The Met asked Southwark Council to strip the Ecuadorean restaurant Rincon Costeno of its licence after a man – who had previously been barred – was found with “significant head injuries and a possible machete wound to his back” on July 10.
Officers said in their submission to the licencing sub-committee that they “found a significant amount of blood, tables and chairs turned over and smashed glass all over the floor.”
“No calls were made to the emergency services from the premises or staff at the premises.” The victim of the horrific attack was uncooperative, police added – and wanted the whole matter to be dropped.
Officers said in their report to the council: “The CCTV shows between 6 and 8 persons inside the venue sat at a table drinking what appears to be bottles of beer. One view shows the victim bending down behind the bar area, the suspect comes up from behind the victim and smashes a glass bottle across the back of the victims head.

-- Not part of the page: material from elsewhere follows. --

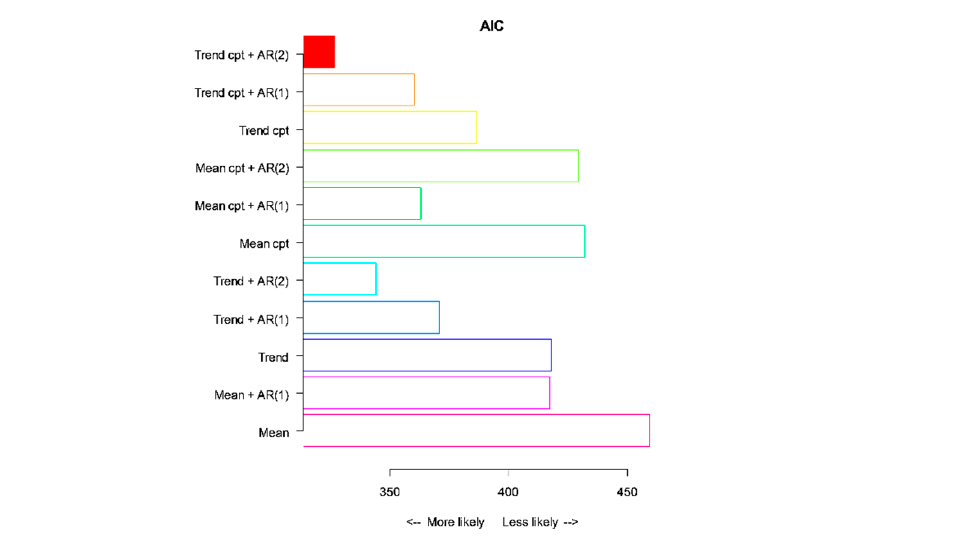
Figure 3. AIC values of different change-point models for the students studying abroad. Table 2. The results for students studying abroad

“A fight then starts between the two males. The other people inside then attempt to break up the fight.” The victim was later treated by an ambulance crew and taken to hospital.

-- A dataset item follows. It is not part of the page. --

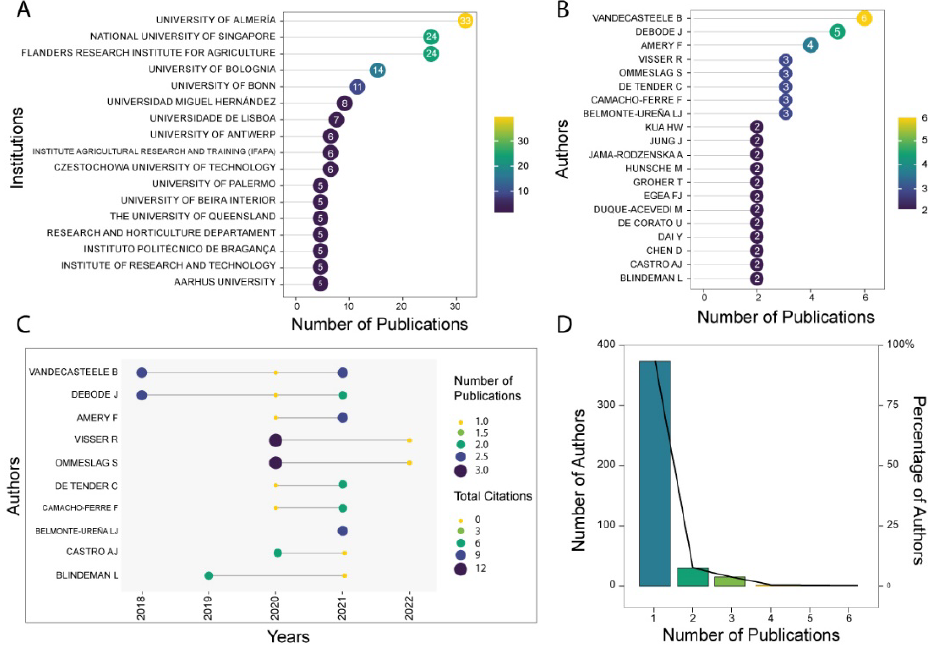
Figure 5. Publications productivity of institutions and authors on circular horticulture. Top 10 institutions with the highest number of publications ( A ), Top 10 authors with the highest number of publications ( B ), production over time of the authors ( C ), and use of the Lotka’s Law ( D )—own elaboration.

Officers added in the report: “From the details contained in the crime report… the victim was treated for a significant head injury and what is described by the [London ambulance service] as a machete wound to his back.”
The July 2021 attack came three years after the same victim was banned from Rincon Costeno after a fight outside, on Eagle Yard.

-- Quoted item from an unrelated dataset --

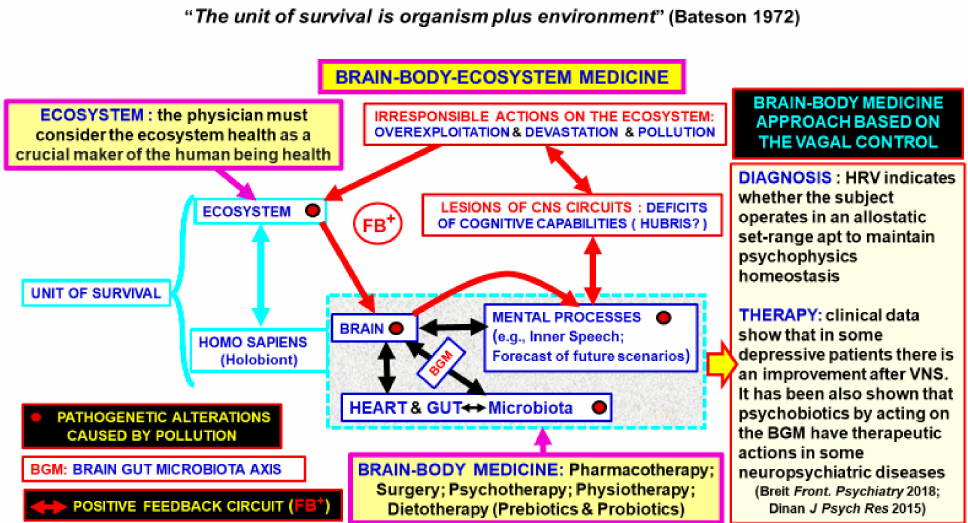
Figure 4. Schematic representation of the basic assumptions of the brain-body-ecosystem medicine model: The physician must consider the ecosystem health as a crucial component of human beings health and the brain-body medicine approach based on the vagal control can be of paramount diagnostic importance to detect disturbances of the physical and psychic homeostasis of the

The ban was one of the conditions for the restaurant keeping its alcohol licence. The other condition was that managers had to put approved bouncers on the doors on Friday and Saturdays after midnight. Police said it was not clear if there were bouncers in the 2021 incident.
Officers said of the second incident: “By allowing [the victim] into the licensed premises they have breached the conditions of the premises licence, as a result a serious crime was committed inside the premises. No calls to the emergency services calls were received from the premises or staff.
“On attending the venue it was found to locked and secured with a crime scene unattended inside. I am of the opinion that this was a deliberate act from those at the premises to cover up the fact a serious crime had occurred on their licensed premises.”
The council’s principal licensing officer Jayne Tear said in a memo on July 27: “This total lack of understanding of what is required to manage a licensed premises and a disregard for any conditions imposed on the premises licence to promote the licensing objectives leaves me no alternative other than to recommend that the premises licence is revoked.”
Southwark’s licencing committee decided to strip Rincon Costeno of its licence at a meeting on August 11 this year after the police submission and Ms Tear’s report.
The licence holder’s lawyer asked for the licence to be suspended rather than fully revoked. He told the committee: “It’s accepted that the conditions were breached because of what happened. The point… is that the premises were not open and were in fact closed and he was expecting people to leave.”